The velvet rope is pulled, the curtains part to reveal the stage beyond and the audience gasps at what is revealed: The town drunk is sprawled out on a threadbare rug mumbling something that might be poetry into a broken microphone in between sips on his bottle. Behind him two cheap sparkler fireworks flank an inflatable three ring pool with a child jumping up and down splashing water everywhere. In the background you can see half-made props laid out in random fashion and two set- builders deeply engrossed in a game of backgammon. The man next to you turns with a stupid grin on his face and says:
"This is great! I wonder what they do for an encore?"
If this reminds you of the release of any modern MMO, you're not alone. I'm not going to bemoan the fabricated hype that surrounds the release of most broken juggernauts or hurl textual abuse at the latest game to disappoint me though. I realized it's not the half done design or the shoddy server architecture that really makes me shake my head when I log on: It's the brute force stupidity of linear advancement!
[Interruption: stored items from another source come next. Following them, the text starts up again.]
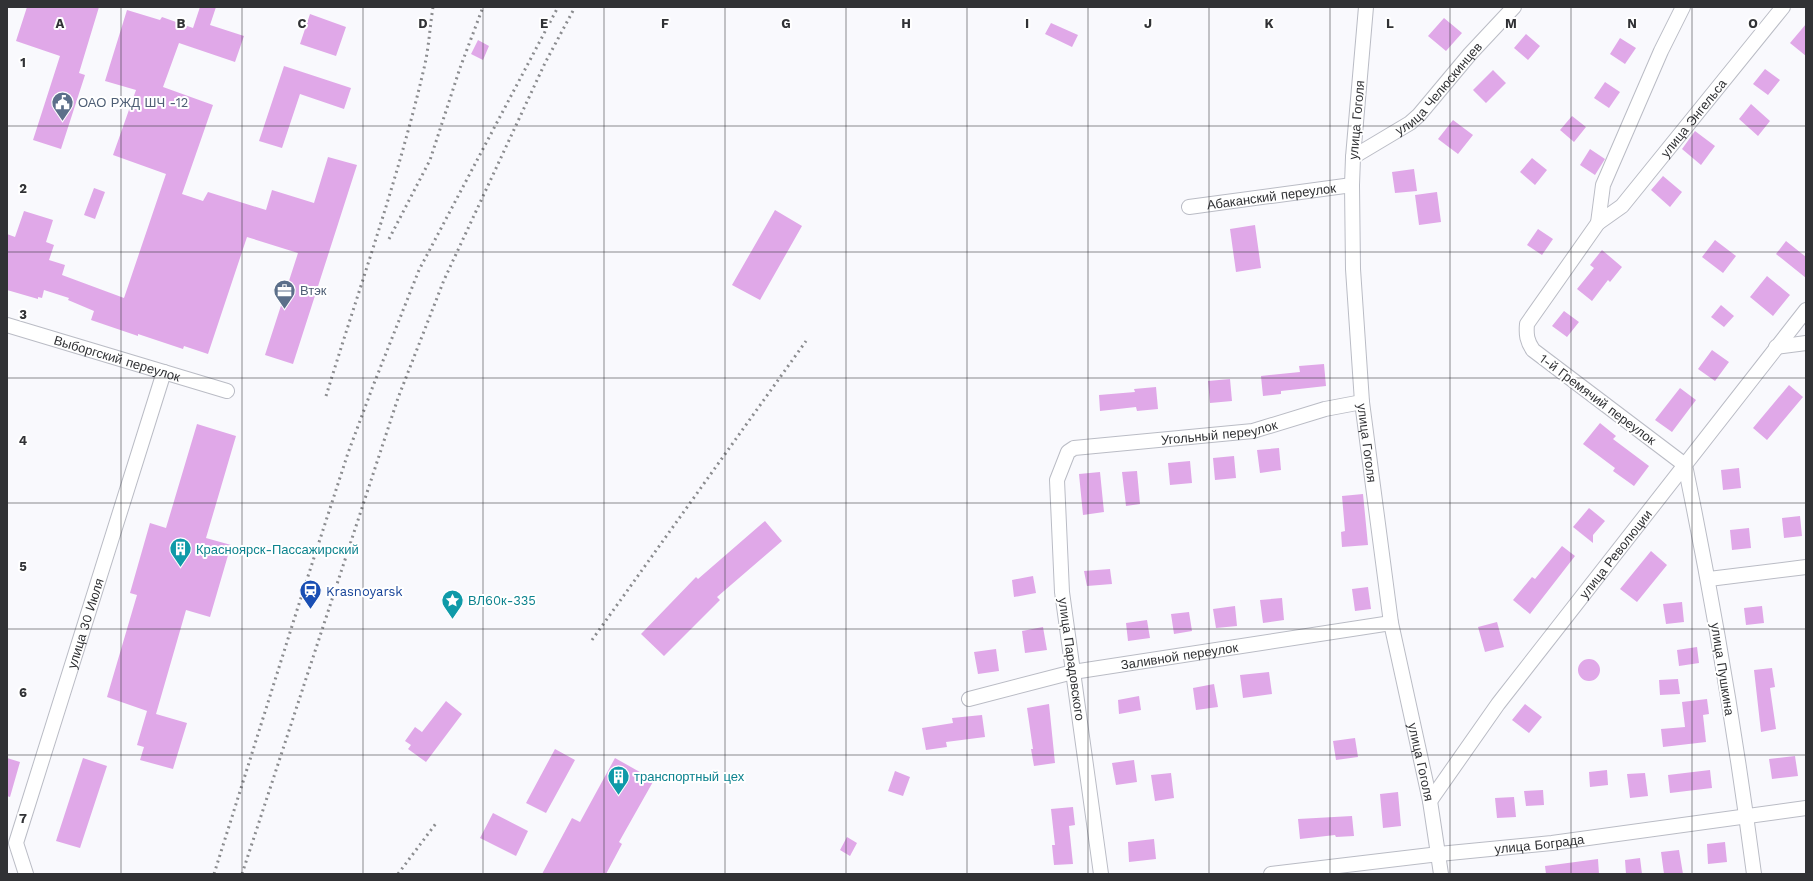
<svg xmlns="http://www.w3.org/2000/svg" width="1813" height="881" font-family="'Work Sans',sans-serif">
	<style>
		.building { fill: #e0a8e8 }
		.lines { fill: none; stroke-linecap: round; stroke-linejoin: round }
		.minor-casing { stroke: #babcc5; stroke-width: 16 }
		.minor { stroke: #fff; stroke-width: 14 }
		.rail { stroke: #8b8c8f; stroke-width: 3; stroke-dasharray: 2 4; stroke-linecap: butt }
		.grid { fill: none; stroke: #313235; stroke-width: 1; stroke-opacity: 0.55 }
		.labels { text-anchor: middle; stroke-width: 4; stroke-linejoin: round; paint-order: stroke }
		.street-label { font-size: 13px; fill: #313235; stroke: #fff }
		.service-label { font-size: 13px; fill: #4e5e75; stroke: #fff; text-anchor: start }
		.culture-label { font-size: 13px; fill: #0d838f; stroke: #fff; text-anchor: start }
		.transit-label { font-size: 13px; fill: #164399; stroke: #fff; text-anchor: start }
		.grid-label { font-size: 13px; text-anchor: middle; font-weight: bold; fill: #313235; stroke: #fff; stroke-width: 4; stroke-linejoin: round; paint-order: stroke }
	</style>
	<rect width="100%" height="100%" fill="#f9f9fd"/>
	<path class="building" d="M27 7H99L79 73 85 75 61 149 33 140 60 56 16 41Z
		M200 7H216L210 25 244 36 235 62 179 43 163 87 213 105 182 194 203 201 208 192 266 210 272 190 314 203 328 157 357 165 293 364 265 355 298 253 247 237 208 354 184 346 183 349 138 334V336L91 320 94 311 68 300 69 298 44 290 42 298 38 297V299L7 290V234L15 237 24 211 53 220 46 242 54 245 49 260 65 265 62 275 124 298 166 174 113 155 136 90 105 81 127 10 160 20 162 17 193 28Z
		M310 14 346 27 336 56 300 44Z
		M1444 18 1462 33 1446 51 1428 36Z
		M1051 23 1078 35 1072 47 1045 34Z
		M1806 24V56L1790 43Z
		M1526 34 1540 46 1528 60 1514 48Z
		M1620 38 1636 48 1625 64 1610 54Z
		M478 40 489 46 483 60 471 54Z
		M284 66 351 88 344 109 300 94 282 148 259 141Z
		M1765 69 1780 80 1768 95 1753 84Z
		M1493 70 1506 83 1486 103 1473 90Z
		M1605 82 1620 92 1609 108 1594 98Z
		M1751 104 1770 121 1758 136 1739 119Z
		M1572 116 1586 127 1574 142 1560 130Z
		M1453 120 1473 135 1458 154 1438 139Z
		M1695 131 1715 146 1701 165 1682 149Z
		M1590 149 1605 159 1595 175 1580 165Z
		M1532 158 1547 170 1535 185 1520 172Z
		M1414 169 1417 191 1395 193 1392 172Z
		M1663 176 1682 192 1670 207 1651 190Z
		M94 188 105 192 95 219 84 215Z
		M1437 192 1441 222 1419 225 1415 195Z
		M775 210 802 226 760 300 732 285Z
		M1255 225 1261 268 1236 272 1230 229Z
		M1538 229 1553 239 1542 255 1527 245Z
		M1715 240 1736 256 1723 273 1702 257Z
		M1786 241 1806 257V278L1776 254Z
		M1602 250 1622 267 1610 282 1608 280 1592 301 1577 289 1594 268 1590 265Z
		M1767 276 1790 295 1773 316 1750 297Z
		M1721 305 1734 316 1724 327 1711 317Z
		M1564 311 1579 322 1567 337 1552 326Z
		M1712 350 1729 362 1715 381 1698 369Z
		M1324 364 1326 386 1281 391V394L1263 396 1261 376 1300 372 1299 366Z
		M1230 379 1232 401 1210 403 1208 381Z
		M1789 385 1803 397 1767 440 1753 428Z
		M1156 387 1158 409 1137 411 1136 407 1100 411 1099 395 1135 392 1134 389Z
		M1680 388 1696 400 1672 432 1655 420Z
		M1600 423 1616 436 1613 439 1649 466 1634 486 1613 471 1615 468 1583 444Z
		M197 424 236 436 206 538 231 545 210 617 186 610 156 714 187 723 173 769 140 760 144 747 137 745 147 711 150 712 107 697 137 595 130 593 150 523 166 528Z
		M1279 448 1281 470 1260 473 1257 450Z
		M1234 456 1236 478 1215 480 1213 458Z
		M1190 461 1192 483 1170 485 1168 463Z
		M1739 468 1741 488 1723 490 1721 470Z
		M1137 471 1140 504 1126 506 1122 472Z
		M1100 472 1104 512 1083 515 1079 474Z
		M1363 494 1368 545 1342 547 1341 532 1345 531 1342 496Z
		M1589 508 1605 521 1593 535V543L1573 527Z
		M1800 516 1802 536 1784 538 1782 518Z
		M765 521 782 541 717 597 720 600 664 656 641 634 696 577 698 579Z
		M1749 528 1751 548 1732 550 1730 530Z
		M1562 546 1575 556 1530 614 1513 600 1532 577 1535 579Z
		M1651 551 1667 565 1637 602 1620 589Z
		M1110 569 1112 584 1087 586 1084 571Z
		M1033 576 1036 593 1014 597 1012 580Z
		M1368 587 1371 609 1355 611 1352 589Z
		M1282 598 1284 620 1263 623 1260 600Z
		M1682 602 1684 622 1666 624 1663 604Z
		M1235 606 1237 626 1216 628 1213 609Z
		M1762 606 1764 623 1746 625 1744 608Z
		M1189 612 1192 631 1174 634 1171 614Z
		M1147 620 1150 638 1128 641 1126 623Z
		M1497 622 1504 647 1485 652 1478 627Z
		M1043 627 1047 650 1025 653 1022 631Z
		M1697 647 1699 663 1679 666 1677 650Z
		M996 649 999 671 978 674 974 652Z
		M1578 670a11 11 0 1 1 22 0a11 11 0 1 1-22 0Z
		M1772 668 1775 687 1770 688 1776 729 1761 732 1754 670Z
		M1269 672 1272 694 1243 698 1240 675Z
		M1678 679 1680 694 1660 695 1659 680Z
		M1214 684 1218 707 1196 710 1193 688Z
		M1139 696 1141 710 1119 714 1118 700Z
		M1707 699 1709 714 1703 715 1706 742 1663 747 1661 729 1685 727 1682 702Z
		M446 701 462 714 426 762 408 749 411 745 405 741 415 727 422 732Z
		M1049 704 1055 763 1034 766 1031 749H1033L1027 708Z
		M1525 704 1542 717 1529 733 1512 720Z
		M982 715 985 737 946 742 947 747 926 750 922 728 953 723 952 718Z
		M1355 738 1358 757 1336 760 1333 741Z
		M555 749 575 760 546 813 526 803Z
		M1795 756 1798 776 1772 779 1769 759Z
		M7 758 20 762 10 797 7 796Z
		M83 758 107 766 80 848 56 841Z
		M615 758 654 780 619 842 622 844 606 874H542L572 818 580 822Z
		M1134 760 1137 782 1116 785 1112 763Z
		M1607 770 1608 785 1590 787 1589 772Z
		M1710 770 1712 788 1670 793 1668 775Z
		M895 771 910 777 903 796 888 791Z
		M1171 773 1174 798 1155 801 1151 775Z
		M1645 773 1648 796 1630 798 1627 774Z
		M1543 790 1544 805 1526 806 1524 791Z
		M1398 792 1401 826 1383 828 1380 794Z
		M1514 797 1516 817 1497 818 1495 798Z
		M1073 807 1075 825 1069 826 1073 864 1054 865 1052 845H1055L1051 809Z
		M493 813 528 831 516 856 480 838Z
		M1352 816 1354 836 1336 837 1335 835 1300 839 1298 819Z
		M847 837 857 843 850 856 840 850Z
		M1154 839 1156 859 1129 862 1128 842Z
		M1725 842 1727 862 1708 864 1707 844Z
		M1679 850 1683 874H1664L1661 852Z
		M1640 858 1642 874H1626L1625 860Z
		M1598 859 1599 874H1546L1545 866Z"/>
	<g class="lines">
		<defs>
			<g id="minor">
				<path id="s1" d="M1366 7 1353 157 1352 185 1353 269 1362 402 1391 623 1430 801 1441 874"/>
				<path id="s2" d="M1353 157 1410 123 1419 115 1470 54 1514 7"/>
				<path id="s3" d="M1189 207 1352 185"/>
				<path d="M1598 223 1603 185 1661 51 1683 7"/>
				<path id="s4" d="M7 325 227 391"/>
				<path d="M1776 347 1806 343"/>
				<path d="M1709 579 1806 567"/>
				<path id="s5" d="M969 699 1073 672 1391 623"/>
				<path id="s6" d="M1430 801 1498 704 1806 310"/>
				<path id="s7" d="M26 874 16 843 164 372"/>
				<path id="s8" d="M1101 874 1062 592 1057 480 1068 452 1074 448 1253 431 1325 409 1362 402"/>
				<path id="s9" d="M1271 874 1439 854 1552 843 1806 808"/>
				<path id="s10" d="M1754 874C1736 737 1713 600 1685 465L1533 350C1527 341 1526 335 1527 324L1598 223 1622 206 1783 7"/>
			</g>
		</defs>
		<use href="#minor" class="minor-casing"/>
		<use href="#minor" class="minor"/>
		<path class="rail" d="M389 239 430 160 460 68 483 7
			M326 396C360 285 399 177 425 64 429 45 430 26 433 7
			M592 640 806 341
			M214 874 298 607 348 453 373 386 419 270 558 7
			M242 874 398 398 444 280 545 63 575 7
			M398 874 437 822"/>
	</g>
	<path class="grid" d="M121 7V874M242 7V874M363 7V874M483 7V874M604 7V874M725 7V874M846 7V874M967 7V874M1088 7V874M1209 7V874M1330 7V874M1450 7V874M1571 7V874M1692 7V874M7 126H1806M7 252H1806M7 378H1806M7 503H1806M7 629H1806M7 755H1806"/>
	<defs>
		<symbol id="civic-pin" viewBox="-11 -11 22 30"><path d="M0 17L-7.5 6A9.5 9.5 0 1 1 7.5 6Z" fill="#5c6f8a" stroke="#fff"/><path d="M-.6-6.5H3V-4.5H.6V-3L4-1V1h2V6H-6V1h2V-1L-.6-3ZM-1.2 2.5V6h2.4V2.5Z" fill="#fff"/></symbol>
		<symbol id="office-pin" viewBox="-11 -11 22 30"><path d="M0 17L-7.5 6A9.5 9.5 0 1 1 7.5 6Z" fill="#5c6f8a" stroke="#fff"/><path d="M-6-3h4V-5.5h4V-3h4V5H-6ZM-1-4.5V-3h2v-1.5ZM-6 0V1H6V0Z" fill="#fff"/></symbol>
		<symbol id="building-pin" viewBox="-11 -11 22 30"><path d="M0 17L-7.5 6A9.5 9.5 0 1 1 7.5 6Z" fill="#0f9aa8" stroke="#fff"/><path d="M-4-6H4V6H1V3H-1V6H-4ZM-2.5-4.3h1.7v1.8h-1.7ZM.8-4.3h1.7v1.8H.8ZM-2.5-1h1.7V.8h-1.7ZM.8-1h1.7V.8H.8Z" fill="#fff"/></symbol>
		<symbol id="station-pin" viewBox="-11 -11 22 30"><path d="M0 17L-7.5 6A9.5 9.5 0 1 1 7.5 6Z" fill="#1a4fb4" stroke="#fff"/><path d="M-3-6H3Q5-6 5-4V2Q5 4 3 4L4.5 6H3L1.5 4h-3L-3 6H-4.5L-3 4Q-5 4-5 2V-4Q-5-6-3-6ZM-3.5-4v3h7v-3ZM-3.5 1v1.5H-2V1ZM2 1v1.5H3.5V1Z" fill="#fff"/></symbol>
		<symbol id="sight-pin" viewBox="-11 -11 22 30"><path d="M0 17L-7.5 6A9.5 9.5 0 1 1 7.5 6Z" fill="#0f9aa8" stroke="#fff"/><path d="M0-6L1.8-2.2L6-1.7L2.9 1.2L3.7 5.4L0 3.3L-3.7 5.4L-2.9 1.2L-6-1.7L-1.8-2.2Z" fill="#fff"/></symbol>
	</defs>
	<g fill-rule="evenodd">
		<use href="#civic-pin" x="50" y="90" width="25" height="34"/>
		<use href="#office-pin" x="272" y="278" width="25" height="34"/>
		<use href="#building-pin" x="168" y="536" width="25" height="34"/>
		<use href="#station-pin" x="298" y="578" width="25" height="34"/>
		<use href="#sight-pin" x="440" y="588" width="25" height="34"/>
		<use href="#building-pin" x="606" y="764" width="25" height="34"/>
	</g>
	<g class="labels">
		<g class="street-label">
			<text dy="5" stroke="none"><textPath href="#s2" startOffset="111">улица Челюскинцев</textPath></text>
			<text dy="5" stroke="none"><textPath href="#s10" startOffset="899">улица Энгельса</textPath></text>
			<text transform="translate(1356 120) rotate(-85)" y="5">улица Гоголя</text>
			<text dy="5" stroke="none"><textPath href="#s3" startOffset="83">Абаканский переулок</textPath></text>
			<text dy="5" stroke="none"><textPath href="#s4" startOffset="115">Выборгский переулок</textPath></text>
			<text transform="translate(1598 399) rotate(37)" y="5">1-й Гремячий переулок</text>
			<text dy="5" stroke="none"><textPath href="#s8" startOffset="580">Угольный переулок</textPath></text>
			<text dy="5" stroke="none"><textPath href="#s1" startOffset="437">улица Гоголя</textPath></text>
			<text dy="5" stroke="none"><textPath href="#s6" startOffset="309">улица Революции</textPath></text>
			<text dy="5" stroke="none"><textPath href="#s7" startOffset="263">улица 30 Июля</textPath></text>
			<text dy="5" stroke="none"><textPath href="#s5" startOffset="215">Заливной переулок</textPath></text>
			<text transform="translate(1072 659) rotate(82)" y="5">улица Парадовского</text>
			<text transform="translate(1723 669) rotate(81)" y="5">улица Пушкина</text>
			<text dy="5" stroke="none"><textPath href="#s1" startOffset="761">улица Гоголя</textPath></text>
			<text dy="5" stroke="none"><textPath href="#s9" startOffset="270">улица Бограда</textPath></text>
		</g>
		<g class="service-label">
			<text x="78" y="107">ОАО РЖД ШЧ -12</text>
			<text x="300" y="295">Втэк</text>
		</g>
		<g class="culture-label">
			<text x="196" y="554">Красноярск-Пассажирский</text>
			<text x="468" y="605">ВЛ60к-335</text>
			<text x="634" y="781">транспортный цех</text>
		</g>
		<g class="transit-label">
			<text x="326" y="596">Krasnoyarsk</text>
		</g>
	</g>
	<g class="grid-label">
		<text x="60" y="28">A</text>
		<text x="181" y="28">B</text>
		<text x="302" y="28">C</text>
		<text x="423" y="28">D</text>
		<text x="544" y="28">E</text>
		<text x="665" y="28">F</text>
		<text x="786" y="28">G</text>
		<text x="906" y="28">H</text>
		<text x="1027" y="28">I</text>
		<text x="1148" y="28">J</text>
		<text x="1269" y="28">K</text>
		<text x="1390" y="28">L</text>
		<text x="1511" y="28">M</text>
		<text x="1632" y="28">N</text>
		<text x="1753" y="28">O</text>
		<text x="23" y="67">1</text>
		<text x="23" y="193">2</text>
		<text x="23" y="319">3</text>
		<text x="23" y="445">4</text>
		<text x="23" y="571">5</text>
		<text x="23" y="697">6</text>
		<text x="23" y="823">7</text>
	</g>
	<rect width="1813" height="881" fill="none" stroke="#313235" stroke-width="16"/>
</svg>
I can only imagine the focus groups that guided game Devs and companies down this path. Dolphins can jump through hoops and monkeys can pound out a sequence of buttons if you give them a banana when they're done so why should humans be any different right? The same kind of people who are intimidated by game systems with depth are also the ones who get lost when they get off the highway or stand in front of a microwave yelling "Cmon! I don't have all minute!"
Let me clarify here a bit what I mean by linear systems. Most MMOs are little road-worlds that lead from easy to hard with some stuff in between. If your goal is to do anything but level or train skills your are pretty much S.O.L.. You can take your hard-earned money and craft weapons, armor and er...stuff that helps you fight monsters. You can be social and chat it up with your friends at a bar, but that's pretty much makes it a chatroom with a monthly fee. In short the genre is about making a game, not a world and I'm OK with that.
The real problem with this design is that players are pretty much ushered from zone to zone by the quests and the diminishing returns on the XP you gain from the monsters you find. Games that have tried to divorce themselves from this are billed as 'void and lifeless' because apparently not having a game shoving you through its content is 'tedious' by a mirthless majority. Since (most) MMOs have never really tried to be difficult or complex outside of the standard templates and special skill spamming, the real hardcore players have to be content with designing macros and smack talking in chat channels. No matter whether you play fifty or five hours a day though, you're still on the same merry-go round.
We design these beautifully hand crafted worlds then divide them up into level tiered areas and make them inaccessible unless you have put enough of your time currency in them a la Freelancer. In that kind of environment you'll have to excuse me for not being impressed with your fancy mount or leet player-owned mansion. Maybe if we ever get some games that give you a chance to lose, it might mean something. Remember that handles are on the treadmill for a reason folks.
No other genre of game allows as many people the opportunity to interact and it's all being flushed down the toilet with systems that remove any kind of free will and choices with consequences. Hopefully with all the attention on the blockbusters, investors don't forget that some of the most successful titles did more than just lead you by the nose to the endgame.
Sorry to wake you pal, but this is the last stop. You'll have to wait another week for this train to elitism. Sign a comment card if you like and drop it in the circular file with the others and I'll dump..er..read them when I get a chance. Watch your step!